KRAFTWERK, Tour De France Soundtracks (Astralwerks, 2003)

Se ne parlava da mesi: dopo anni di silenzio i Kraftwerk sarebbero tornati a dir la loro nella scena musicale con un nuovo album. L’ultimo loro vagito risaliva all’ormai remoto 1986, quando diedero alle stampe il mediocre “Electric Café”, stanca eco dei vari “Radio-Activity”, “Trans Europe Express” e “The Man Machine”.

Rimane da chiedersi cosa abbiano combinato Hütter e Schneider (ovvero Ralf e Florian) negli ultimi diciassette anni: a giudicare dal risultato di questo “Tour de France Soundtracks” si potrebbe presupporre che abbiano passato il tempo a girarsi i pollici. Definire una delusione quest’ultimo lavoro è veramente cosa troppo facile: dodici brani praticamente imperniati su un’unica base reiterata all’infinito, senza intuizioni, senza invenzioni, senza stravolgimenti. Nulla di tutto questo, i Kraftwerk sembrano aver scelto la strada della monotonia estremizzandola in ogni sua possibile via di fuga. E se è vero che la stasi e l’ossessività erano da sempre simbolo della loro ricerca musicale, qui sembra di assistere ad un esercizio di stile svuotato di ogni significato.

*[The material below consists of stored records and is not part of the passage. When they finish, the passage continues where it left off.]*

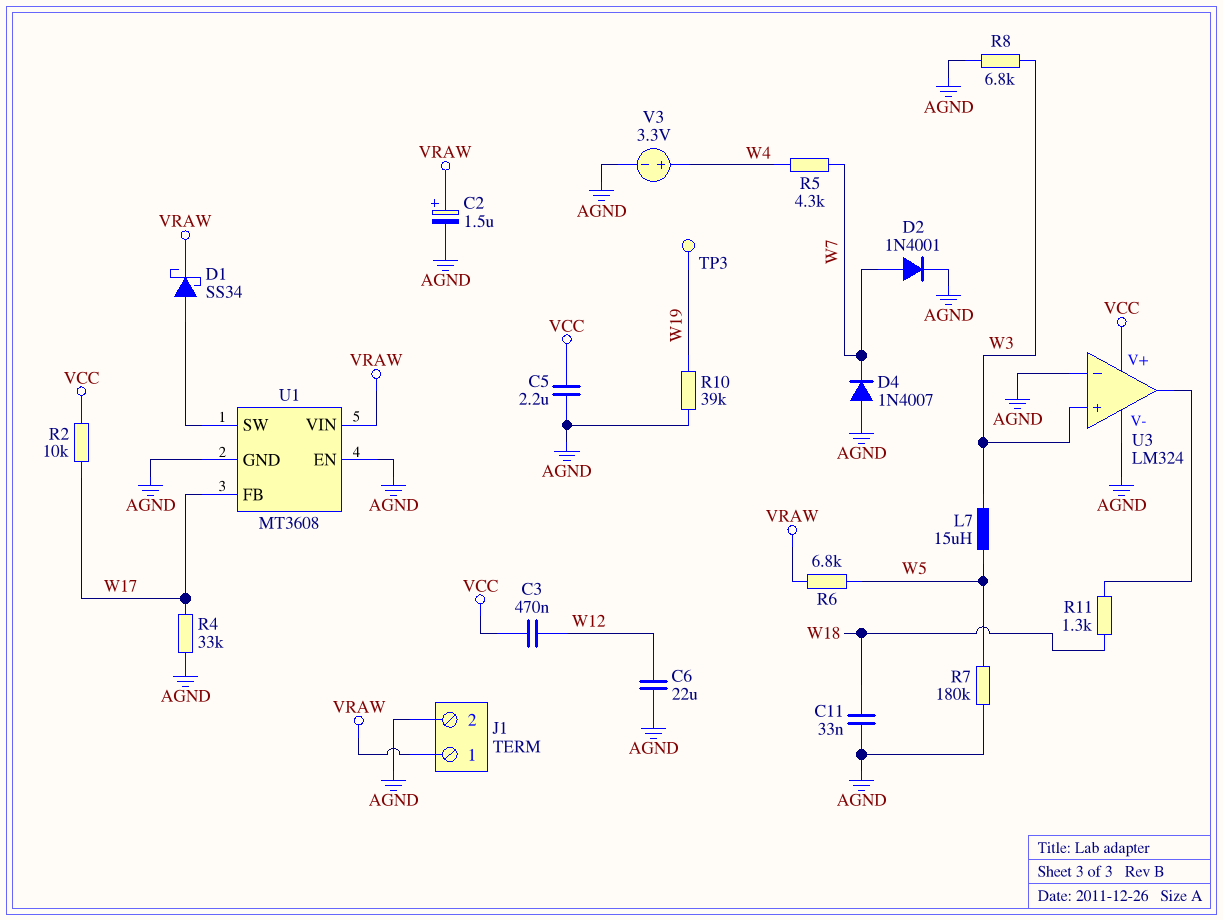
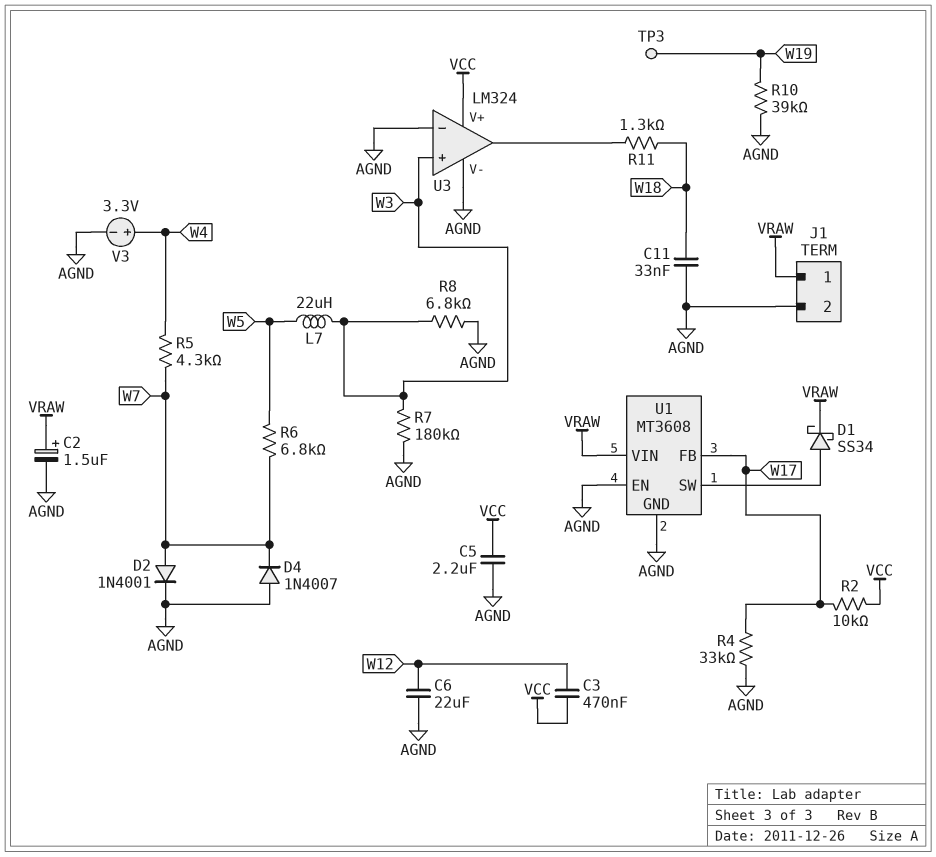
L7: 15uH (W3, W5) -> 22uH (W3, W5)
R6: 6.8k (VRAW, W5) -> 6.8k (W5, W7)
R7: 180k (AGND, W5) -> 180k (AGND, W3)

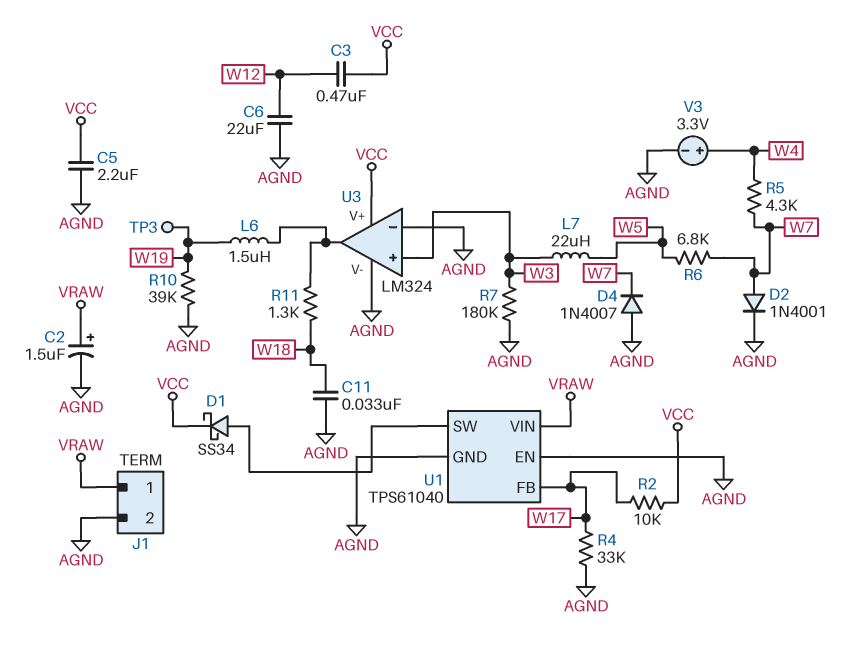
D1: schottky SS34 (A U1/SW, K VRAW) -> schottky SS34 (A U1/SW, K VCC)
L6: none -> 1.5uH (U3/out, W19)
R8: 6.8k (AGND, W3) -> none
U1: MT3608 -> TPS61040

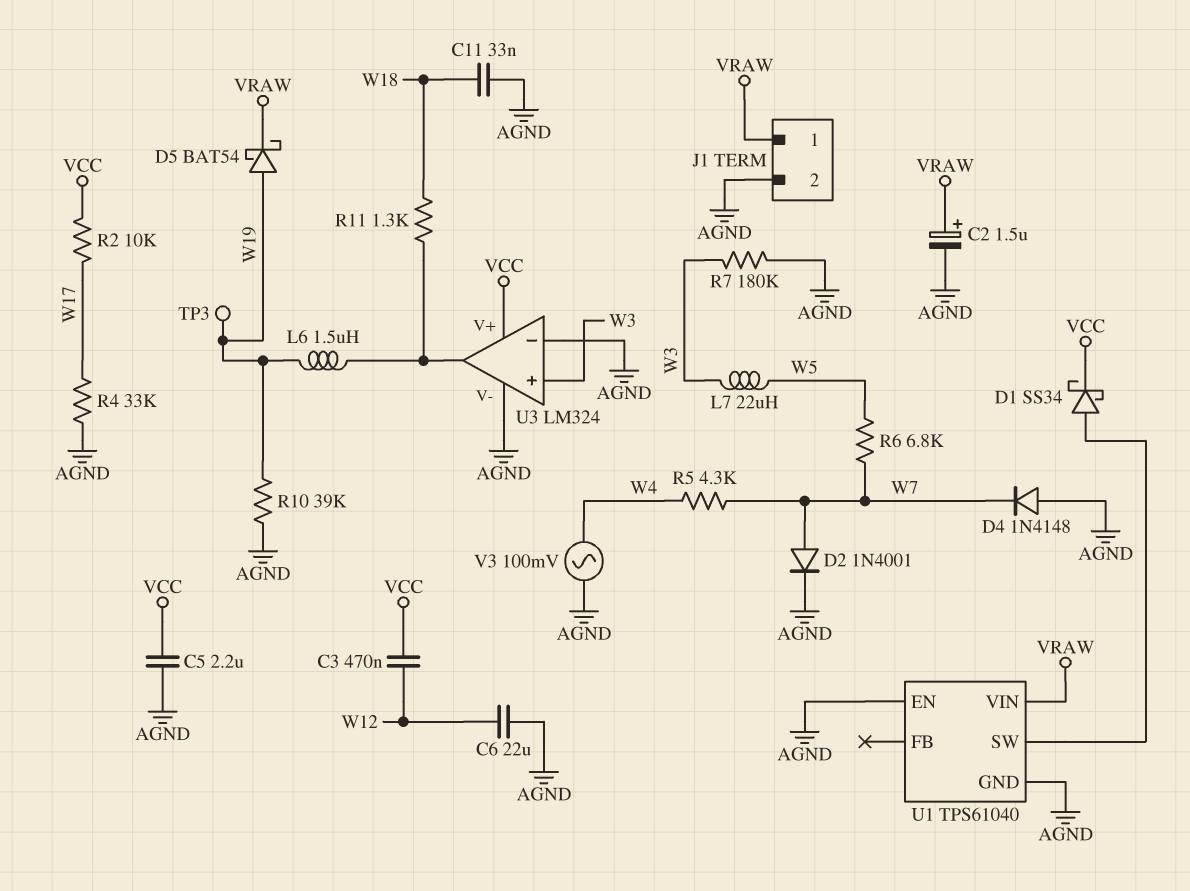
D4: diode 1N4007 (A AGND, K W7) -> diode 1N4148 (A AGND, K W7)
D5: none -> schottky BAT54 (A W19, K VRAW)
U1 pin FB: W17 -> none
V3: 3.3V (plus W4, minus AGND) -> AC 100mV (AGND, W4)

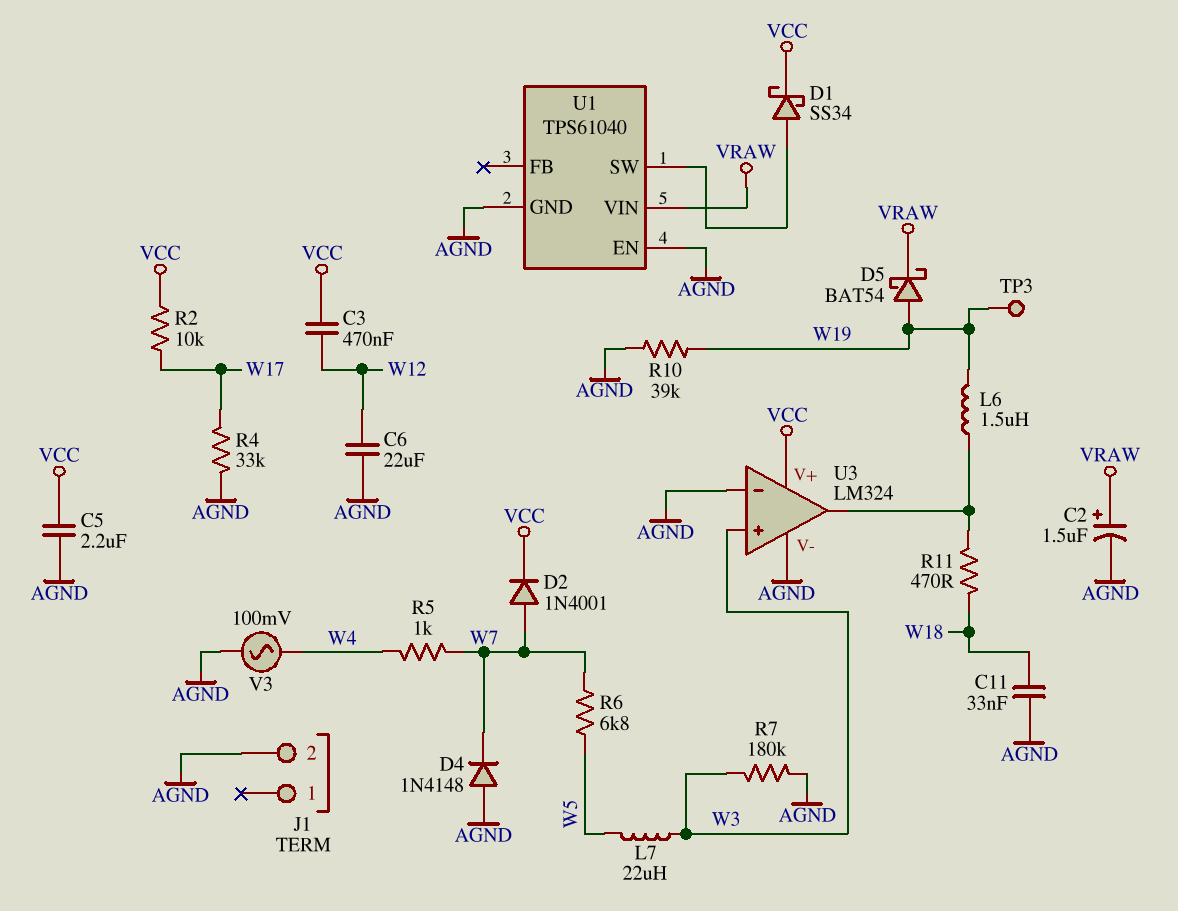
D2: diode 1N4001 (A W7, K AGND) -> diode 1N4001 (A W7, K VCC)
J1 pin 1: VRAW -> none
R5: 4.3k (W4, W7) -> 1k (W4, W7)
R11: 1.3k (U3/out, W18) -> 470 (U3/out, W18)

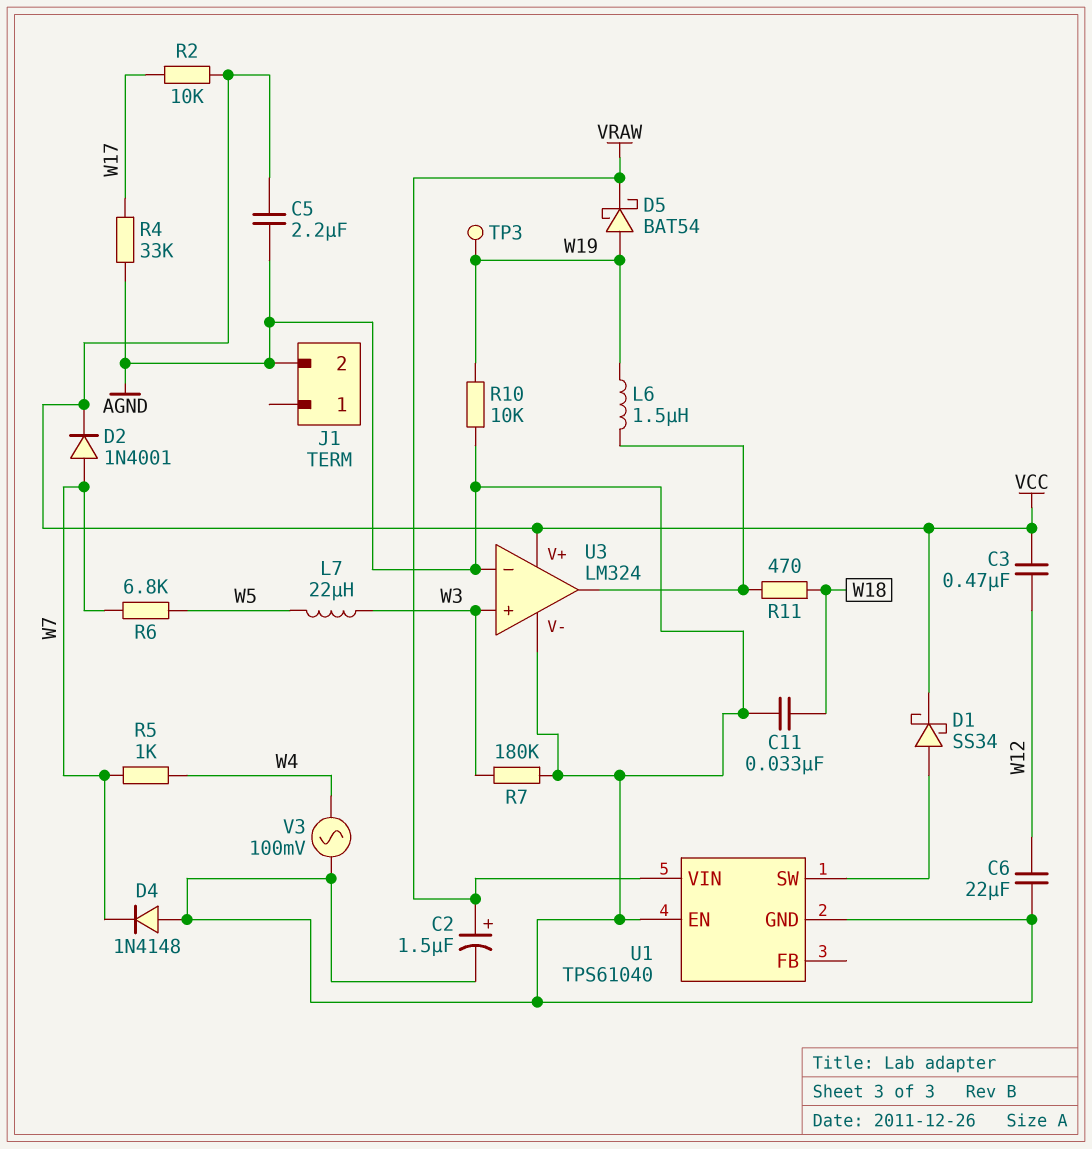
R10: 39k (AGND, W19) -> 10k (AGND, W19)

Tra l’altro l’idea alla base della struttura dell’album era quantomeno stuzzicante: tornare a percorrere le strade della famosa corsa ciclistica a tappe come era già avvenuto esattamente 20 anni fa, nel 1983, quando al gruppo teutonico (allora sulla breccia dell’onda) fu assegnata la sigla del principale evento ciclistico mondiale. Ma delle tre “Tour de France Ètape” solo l’ultimo frammento mostra qualche barlume di genialità, sfumando nelle angoscianti tonalità di “Chrono”. La lunga suite “Vitamin” mostra, durante gli otto minuti e passa di durata, una band prevedibile, quasi cristallizzata in un’epoca che è superata. Sembra quasi che i Kraftwerk, tra i padri dell’elettronica contemporanea, non riescano minimamente a comprendere l’evoluzione che la loro creatura ha prodotto e sta continuando a produrre (la stessa accusa la si può muovere anche ad altri gruppi-guida dell’epoca, come i Suicide), risultando a conti fatti vecchie glorie colte da immobilismo mentale.

Superata la delusione si può cercare la consolazione nella gran classe della band: i 17 anni di eremitaggio non hanno smussato gli equilibri e la sorprendente finezza intellettuale della loro elettronica, ancora oggi alla ricerca della fusione tra la freddezza della strumentazione sintetizzata e il calore dell’ispirazione mitteleuropea. Certo, è un po’ poco, e non mi sento di consigliare quest’album a nessuno, ma a volte bisogna accontentarsi.
Del Tour de France quest’album conserva solo le tappe in pianura, quelle con gruppi chilometrici di ciclisti che lottano e sudano per non perdere centimetri; se fossero state citate anche le tappe in montagna forse avremmo avuto davanti qualcosa di ben diverso.
Ma, lo si diceva anche in tempi non sospetti , “dove sono i Pirenei”?